O município de Tucuruí é recheado
de atrativos naturais, ideais para o lazer de quem visita o lugar. Existem inúmeras
praias do rio Tocantins, algumas não exploradas e nos rios e igarapés dos afluentes do
Tocantins existem corredeiras e cachoeiras.
Além disso, o potencial pesqueiro do município é imenso, tanto para a pesca
profissional como para a amadora e principalmente, para a pesca esportiva que atrai
centenas de pessoas todos os anos à Tucuruí. O imenso Lago Artificial formado ao se
barrar o rio Tocantins e encher 2.430 km2, é composto de 1.600 ilhas.
Hoje são necessários 35 dias para que toda a água do lago da Usina Hidrelétrica
Tucuruí, um total de 45,8 bilhões de m3 seja renovada. Assim, houve condições
propícias e ideais para a proliferação de muitas espécies, entre elas destacam-se:
pirarucus, traíras, manjubas, maparás, filhotes, douradas, surubins, arraias e até
poraquês (o peixe elétrico da Amazônia). No entanto, foi o Tucunaré, um dos peixes
esportivos mais cobiçados de todo mundo, que encontrou excelente ambiente para reproduzir
em toda a extensa área do Lago.
Outro grande atrativo do município de Tucuruí são os parques e as áreas de reserva
ambiental. Hoje, existem muitas áreas de reservas, localizadas nas inúmeras fazendas da
região que estão se tornando áreas particulares. No entanto, existe uma grande área
natural preservada do município que é a reserva dos Índios Assurini, localizada a 18 Km
da sede de Tucuruí, na Rodovia Transcametá.

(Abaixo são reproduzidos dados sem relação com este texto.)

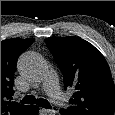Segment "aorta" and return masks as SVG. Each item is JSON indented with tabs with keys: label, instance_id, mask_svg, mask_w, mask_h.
Masks as SVG:
<instances>
[{
	"label": "aorta",
	"instance_id": "762f6f07",
	"mask_svg": "<svg viewBox=\"0 0 115 115\" xmlns=\"http://www.w3.org/2000/svg\"><path fill=\"white\" fill-rule=\"evenodd\" d=\"M18 68L28 79L40 81L46 71V63L38 53L27 52L21 56Z\"/></svg>",
	"mask_w": 115,
	"mask_h": 115
}]
</instances>
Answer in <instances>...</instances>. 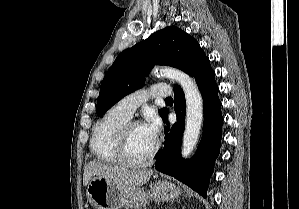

Essa extensa área de reserva é atravessada
pelo o rio Trocará.
Bases de Soltura Em Tucuruí
é possível ver de perto espécies como o jabuti, macaco guariba, macaco prego, veado
mateiro, cutia, jacu, mutum, nambu, sagui, quatipuru, macaco mão de ouro, macaco cuxiú e
preguiça que foram capturadas e agora vivem em bases de soltura, criadas em 1984, para
inventariar e buscar alternativas de salvamento para a fauna que habitava o reservatório
da hidrelétrica.
A captura desses animais aconteceu através da "Operação Curupira" (nome de
uma entidade mitológica da Amazônia, que com seus pés para trás consegue enganar os
inimigos da floresta) desenvolvida sob a coordenação do INPA, pesquisadores e técnicos
do Museu Paraense Emílio Goeldi (MPEG), Universidade Federal do Pará (UFPA), Instituto
Evandro Chagas (IEC), Centro Nacional de Primatas (CENP) e o Instituto Butantã, com apoio
logístico da Eletronorte. Foi realizada uma varredura nos 2.430 km quadrados do
reservatório que conseguiu resgatar quase 100 mil animais, que buscavam refúgio nas
árvores e nos pontos mais altos, e encaminhar 2 mil para instituições de pesquisa. O
restante foi solto nas ilhas onde foram instaladas as bases de soltura.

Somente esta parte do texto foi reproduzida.